Before we get to the video, though, I’d like to extol one of the [major] benefits of using gliders as a tool in Oceanography: they are easy to launch and recover from small vessels. “Traditional” oceanography takes place on large research ships (well over 100 feet long), which is problematic in terms of the costs involved (very expensive) and their limited availability. Launching or retrieving a glider from a small boat is simple and inexpensive, and if we need to get out on the water for an unplanned emergency rescue, small boats are relatively easy to come by. Case in point: this was our small-yet-capable Chilean launch vessel, which belongs to the Universidad de Arturo Prat (UNAP):

R/V Antares

R/V Antares

We launched two gliders and recovered one from this nimble little vessel. While the rest of the research team was stranded on land after our larger research vessel blew an engine, the OSU Glider Research Group was still able to get out there and save the day with gliders (fist bump!).

Okay, on with the video:

Thanks to Laura for sharing her photos and video from the trip!

Apr
19
Filed Under (Chile, energy, gliders, power, seagliders, SG157) by shearmar on 19-04-2009

I’m trying a drastic change in the science file to see if I can make any impact on the energy consumption. Right now the power remaining should get us to end of July, and this may work well for the timing of a MOOMZ cruise, but if the cruise gets delayed further having sg157 last as long as possible will be a priority. Here’s the new science:
// Science for OSU sg157 and/or sg158 with PAR sensor
/depth time sample gcint
50 4 1111 60
150 4 1111 120
250 52 1110 180
600 104 1110 300
1000 104 1100 360

Apr
13
Filed Under (Chile, gliders, Iquique, OMZ, seagliders, SG157) by Amanda Whitmire on 13-04-2009

Here is a plot of the upper 400 meters of the latest seaglider section off of Iquique (27 March – 07 April 2009, onshore to offshore track).
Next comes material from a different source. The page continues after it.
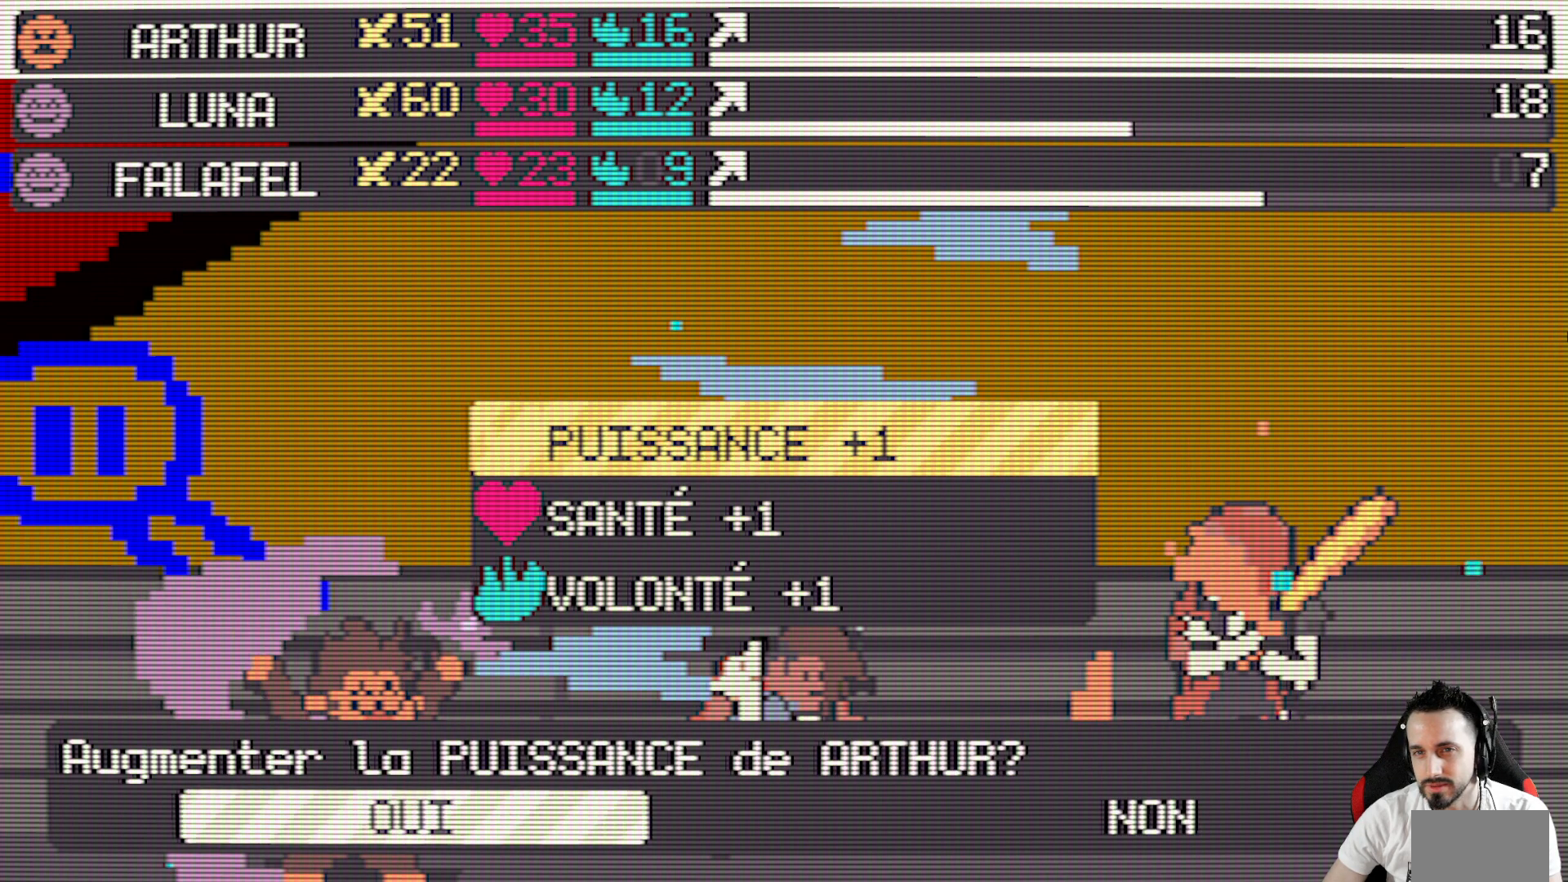
{"keys": ["x"], "events": [[484, "x", "down"]]}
On a hunch I plotted salinity contour lines on top of the oxygen (upper right) and backscattering (middle right) data. It seems that there is tight coupling between salinity and both O2 and bb. Before seeing these data, I would have guessed that variability in the deep oxycline would be driven by intrusions of water masses with different density and oxygen characteristics. Likewise with the bottom boundary of the intermediate depth scattering maximum. However, given what we see here, the story seems to be a bit more interesting than that! Why would salinity be more influential than density in regulating these distributions?

Apr
08
Filed Under (Chile, gliders, Iquique, MOOMZ, OMZ, seagliders, SG157) by shearmar on 08-04-2009

Dive 236 uploaded new science file to decrease energy consumption and match buoyancy energy rate.

// Science for OSU sg157 and/or sg158 with PAR sensor
/depth time sample gcint
50 4 1111 60
150 4 1111 120
250 16 1110 180
600 52 1110 300
1000 104 1100 360

The projected recovery date is currently end of July, this may buy us some more time.